Closed Cooling System – Tip’s

**WARNING – Make certain that the fresh water cooling system is not hot before removing the pressure cap. These systems normally operate with hot fluid under pressure. Injuries can result in carelessly removing the cap of a hot system**

FRESH WATER COOLING SYSTEMS – GENERAL TROUBLE SHOOTING

Temperature Problems

1. Before spending too much time chasing a temperature related problem, make certain the gauge is functioning properly by checking the gauge against a known good thermometer. Many inboard & I/O marine temperature sending units are the same basic devices produced for automotive applications. Since automotive engines normally operate at temperatures higher than marine engines, these devices can sometimes provide inaccurate readings. Bad gauges are one of the most common causes of problems. In our opinion no boater should be without an IR-Thermometer on board the boat at all times.
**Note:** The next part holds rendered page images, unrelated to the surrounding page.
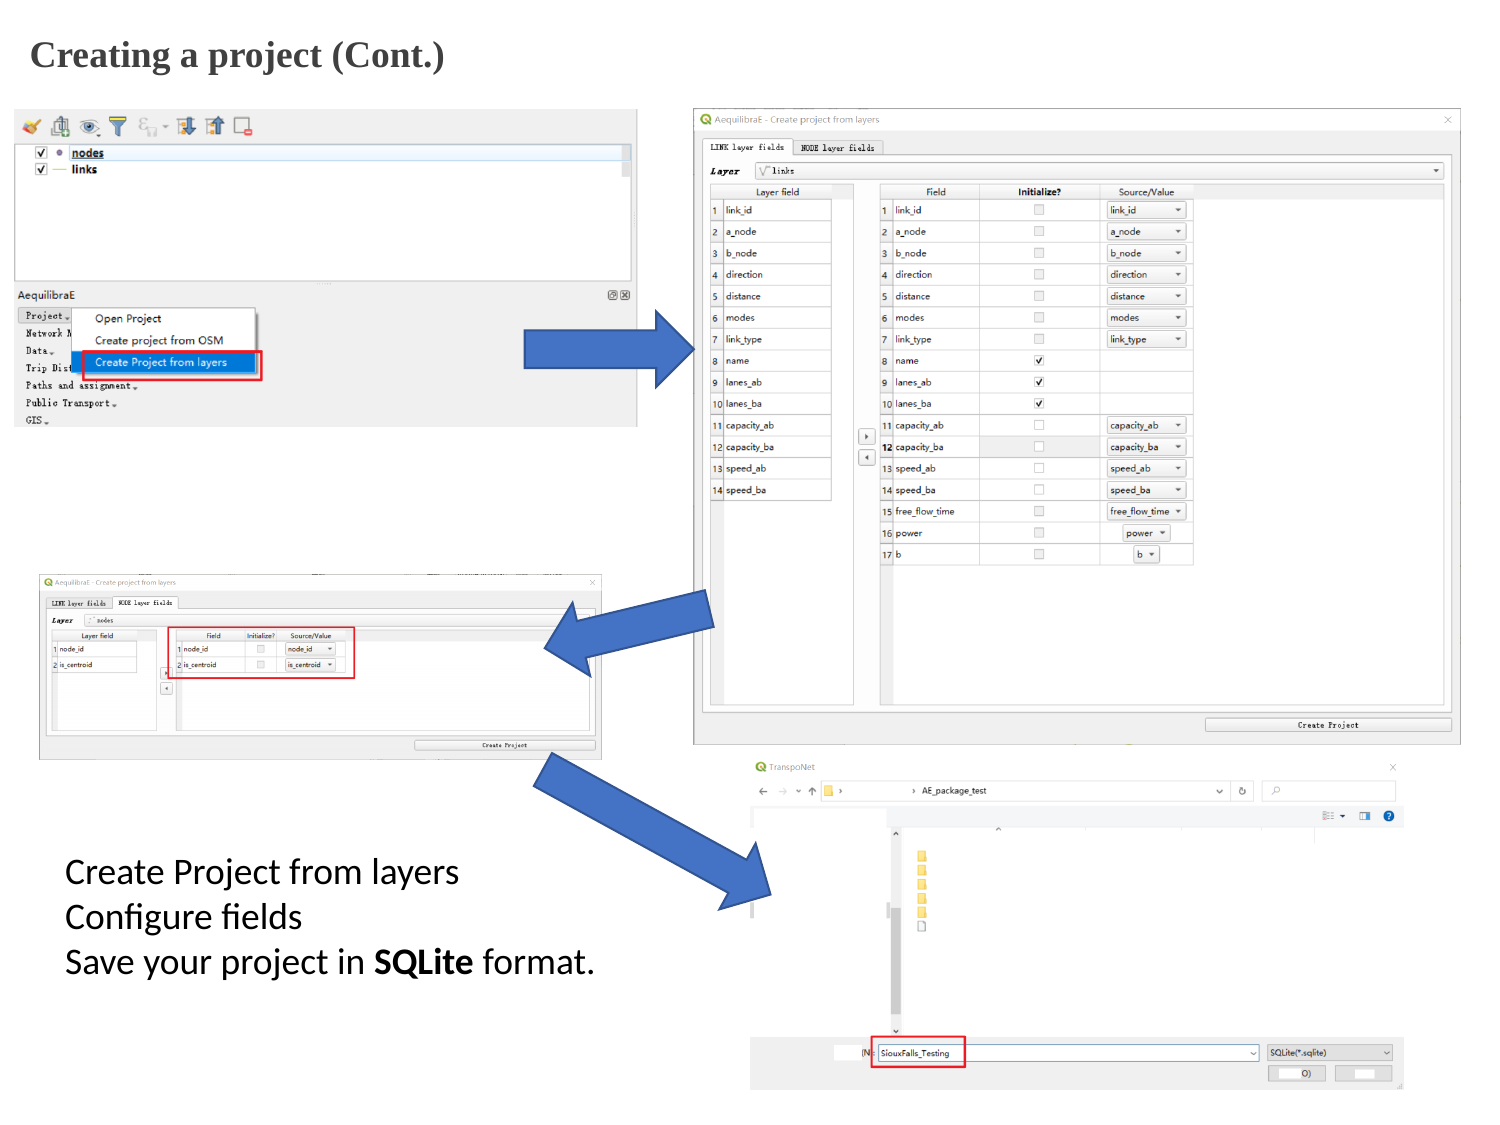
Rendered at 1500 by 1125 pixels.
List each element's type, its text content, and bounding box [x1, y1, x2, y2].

picture [750, 759, 1404, 1090]
picture [39, 574, 602, 760]
picture [14, 108, 1461, 745]
text_box [602, 592, 693, 655]
text_box Create Project from layers Configure fields Save your project in SQLite format. [50, 839, 611, 989]
text_box Creating a project (Cont.) [14, 22, 962, 83]
text_box [532, 760, 750, 912]
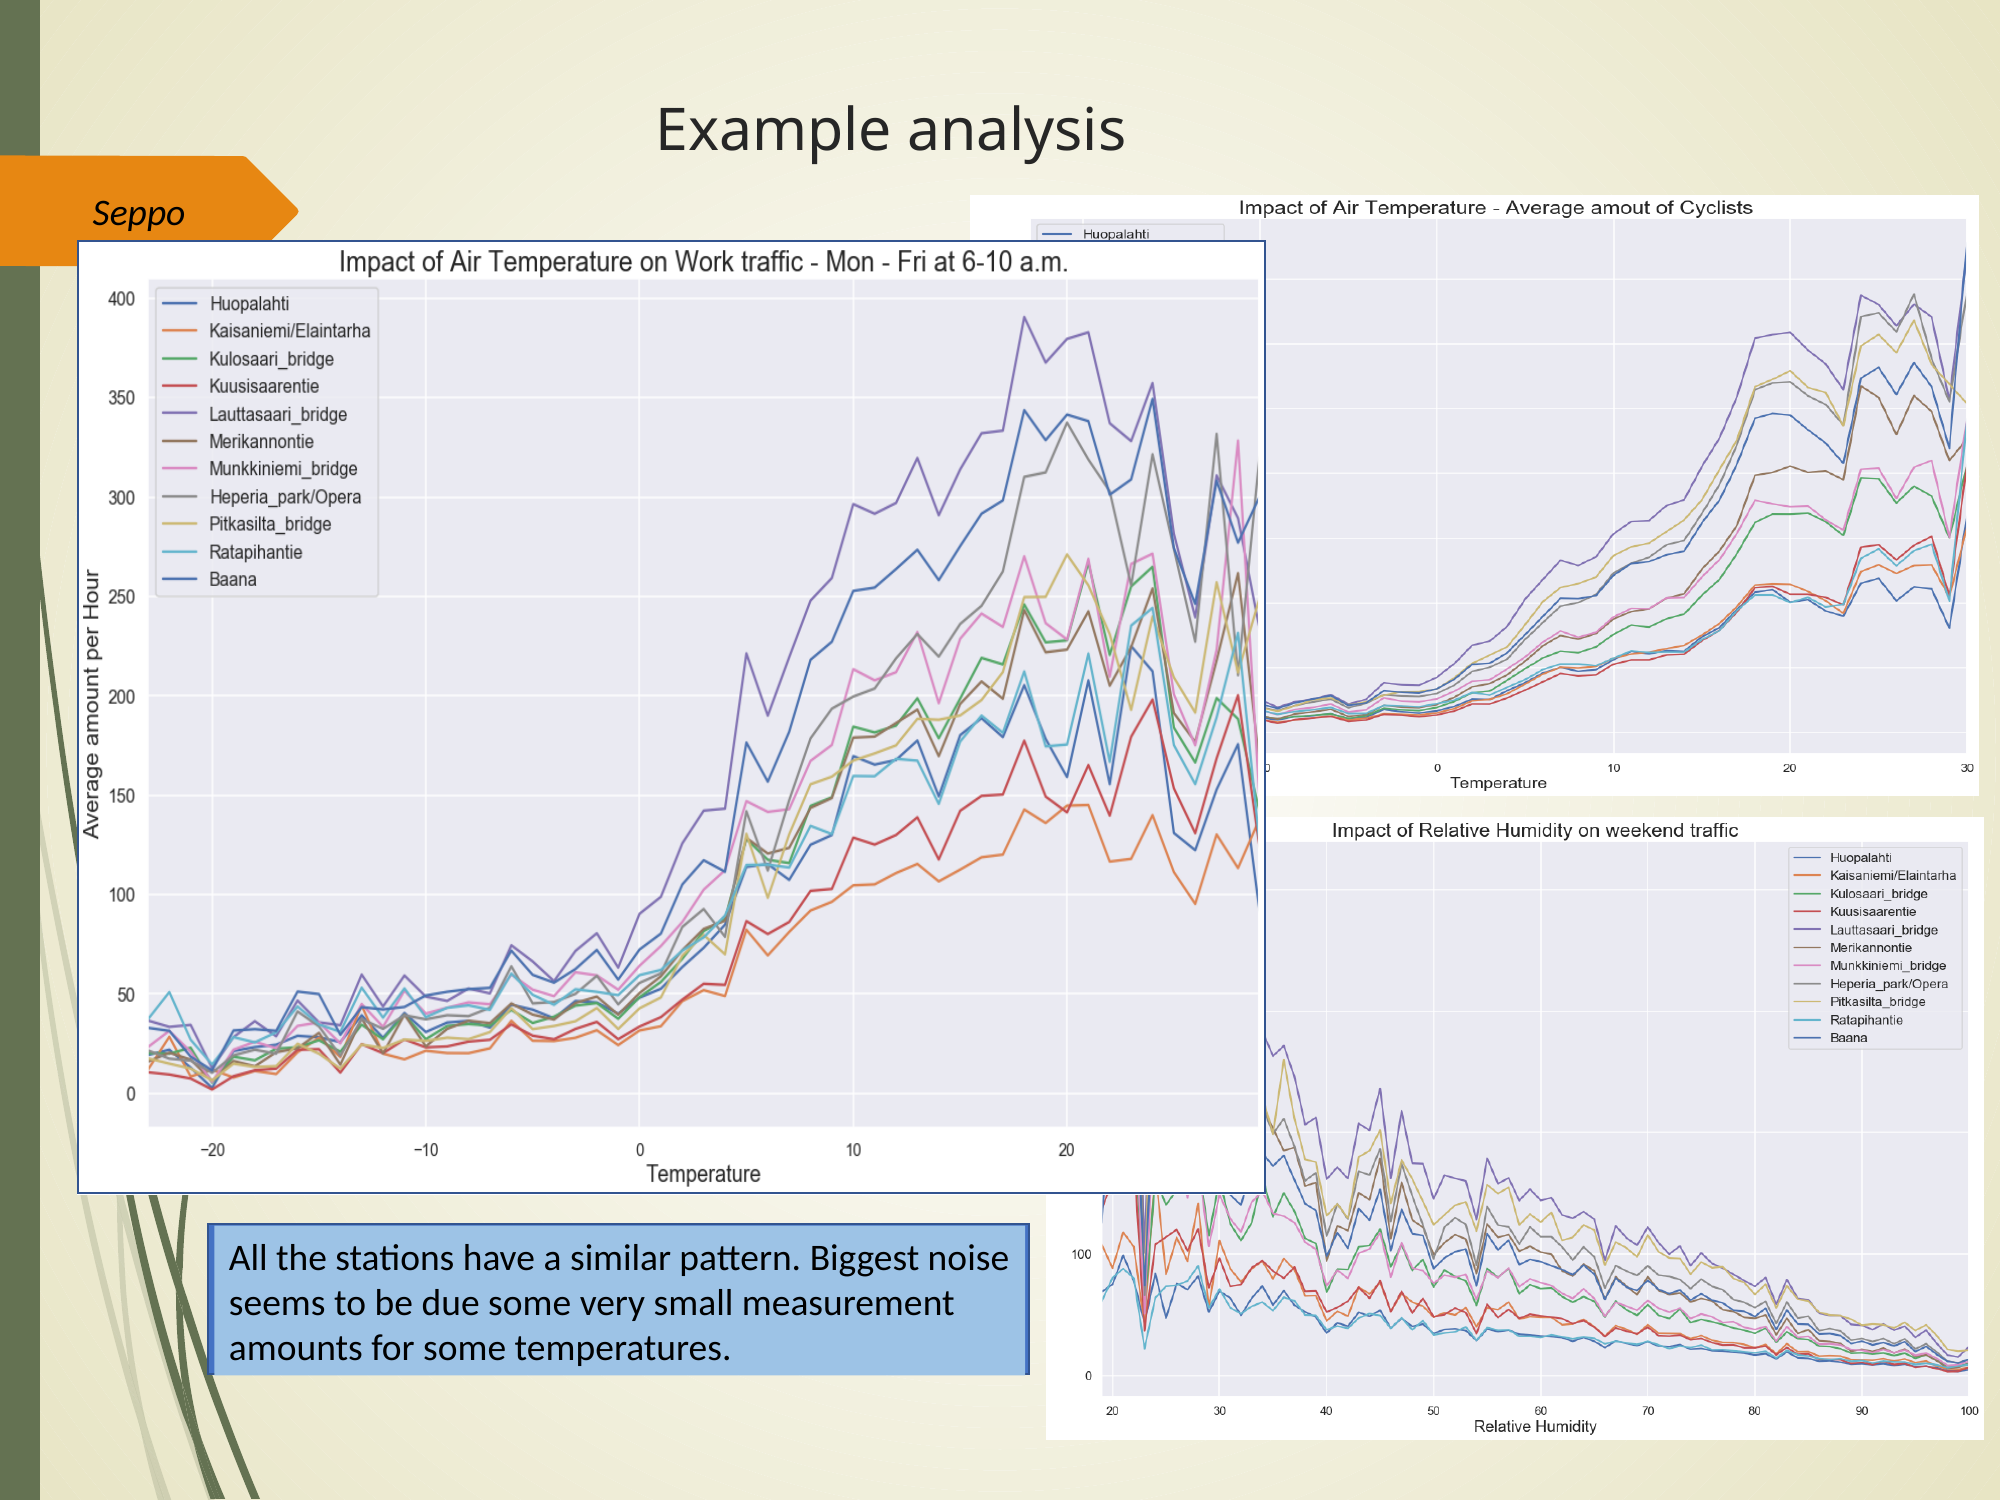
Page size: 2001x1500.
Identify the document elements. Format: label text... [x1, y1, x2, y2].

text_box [77, 240, 1266, 1196]
title Example analysis [640, 84, 1416, 211]
picture [1046, 816, 1984, 1440]
text_box Seppo [77, 180, 208, 240]
picture [970, 195, 1979, 796]
text_box [207, 1223, 1030, 1375]
text_box All the stations have a similar pattern. Biggest noise seems to be due some very small measurement amounts for some temperatures. [214, 1225, 1026, 1376]
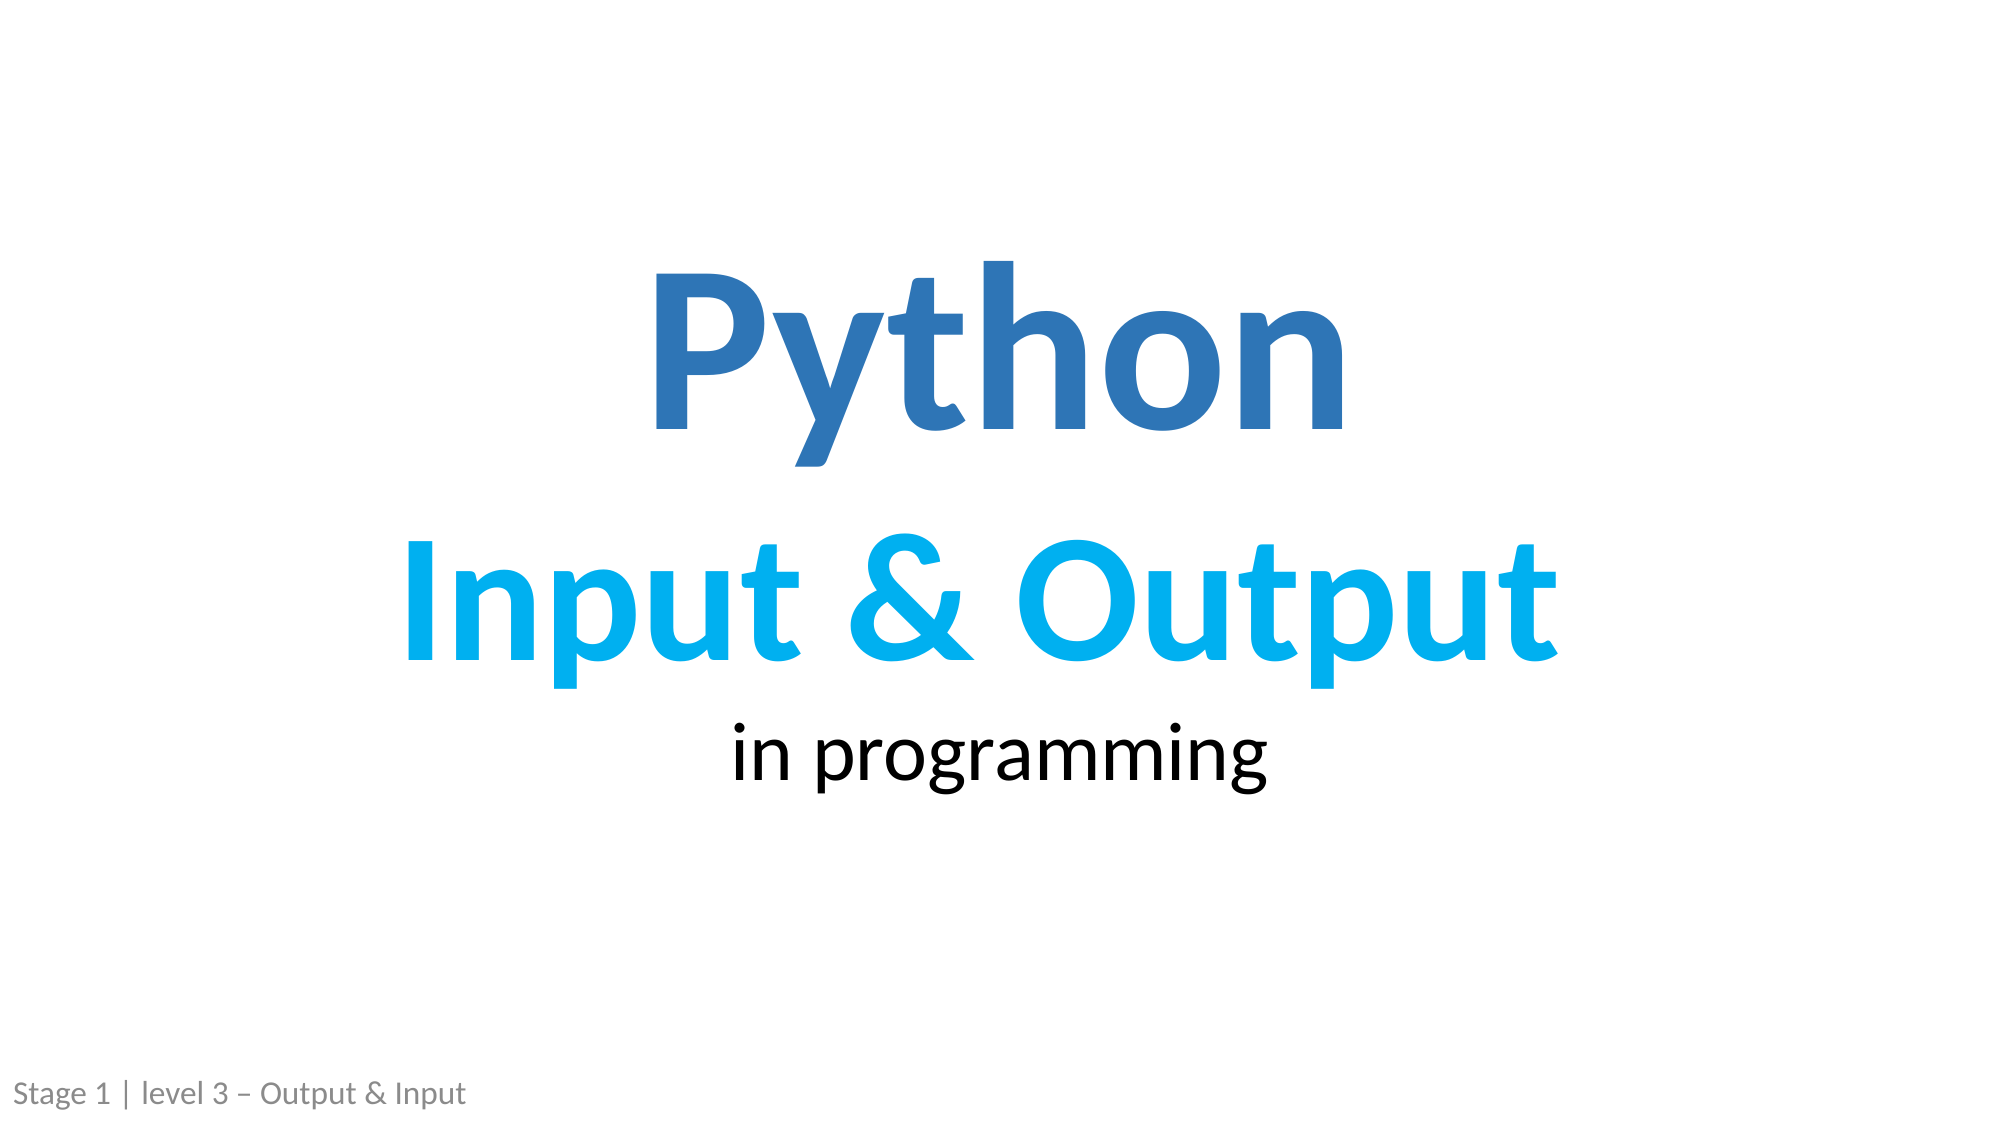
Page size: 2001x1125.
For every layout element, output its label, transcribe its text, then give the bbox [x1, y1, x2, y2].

You can shoot the temperature of the thermostat housing which should tell you whether the temperature that the gauge on the dash is reading is accurate or not.

2. Normal marine fresh water cooling systems allow the engine to operate at temperatures moderately above 160 degrees F. However, as the heat exchanger accumulates time the system may begin to operate in the range of 170 degrees F. NOTE – In most marine cooling systems a normally functioning system should never allow the engine to operate at temperatures in excess of 180 degrees F.

Thermostats

1. Marine engines utilize special thermostats specifically design to function in fresh water cooling systems. Although many people replace their marine thermostat with automotive replacements, in many cases they are subjecting their engine to conditions which will cause long term damage. In many cases this damage will not show up for a period of time, and do so in ways that appear unrelated to the cooling system.

2. Overcooling – Since the fresh water cooling system generally utilizes a heat exchanger designed for a particular application, the heat exchanger has been designed with a certain amount of capacity. This includes excess capacity to account for normal system degradation. Therefore, it is generally simple to identify overcooling related problems. These types of problems will almost always be thermostat related, usually an improper thermostat being used or something lodged in the thermostat and not allowing it to close properly.

3. Overheating – These types of problems can be more difficult to identify but in many cases related to a malfunctioning thermostat. Verify that the thermostat functions properly by inserting the thermostat into a pot of boiling water. Most thermostats will have the opening temperature stamped somewhere on the part, and should reach full stroke at approximately 20 degrees above the opening temperature. Thermostats are not repairable and should be replaced with the manufacturers specified part as these are system specific components.

Raw Water Pumps

1. Most fresh water cooling systems are designed with raw water pumps that provide approximately 30 – 35 gallons per minute (gpm) of water flow. Therefore, for a full fresh water cooling system (including the engine heat load as well as the exhaust system) the general temperature rise for the raw water will be approximately 50 degrees F. This means that if you were operating in 80 degree F water conditions, the water temperature exiting the heat exchanger and entering the exhaust risers should be in the range of 130 degrees F. The normal temperature tolerable to the touch is 140 degrees F. Therefore, if the proper amount of raw water is being delivered, the exhaust risers should feel hot to the touch, but tolerable.

2. Most sea water pumps used today utilize a flexible rubber impeller. While these types of impellers do a very good job at producing flow while tolerating a certain amount of debris, they are extremely susceptible to heat related dry run failures. While the Mercruiser style composite bodied water pump was very good at resisting corrosion, it lacked much in dry run capacity. This is due to the fact that composite materials do not dissipate heat nearly as well as metallic materials. To be on the safe side, an impeller should be changed at least every other season if not every season.

Step #3: Replace the Sea Water Pump Impeller (Watch “How To” Video)

Heat Exchangers

1. For most marine applications the tube and shell type of heat exchanger is used. However, larger commercial application will sometimes use a plate heat exchanger, but these are generally more expensive and very difficult to service.

2. In a tube & shell heat exchanger the raw water passes through the inside of the tubes, while the ethylene glycol passes on the outside of the tubes. Most generally the raw water side of the unit will allow for several water passes as increasing water velocities also increases heat transfer efficiencies. The glycol portion sometimes referred to as the shell side, generally allows for a single pass but has baffles to force the coolant flow upwards and downwards in an effort to also increase heat transfer.

3. One of the difficulties facing the marine cooling system, or any cooling system for that matter is in separating the air from the coolant. Air is a very poor conductor of temperature and therefore will force a cooling system to overheat almost immediately if a significant amount is contained within the fluid. Most original equipment heat exchangers now utilize a separation chamber to allow for the air to be separated from the fluid and then purged to the overflow bottle. Some marine engine manufacturers, and most automotive manufacturers now utilize a pressurized system which separates the air from the fluid and retains it in a structural designed reservoir. The main advantage of this design is the ability to service the system and allow for the highest level of system efficiency since it will constantly separate air from the fluid, not just when the engine is shut down and cooled (thermal-cycled).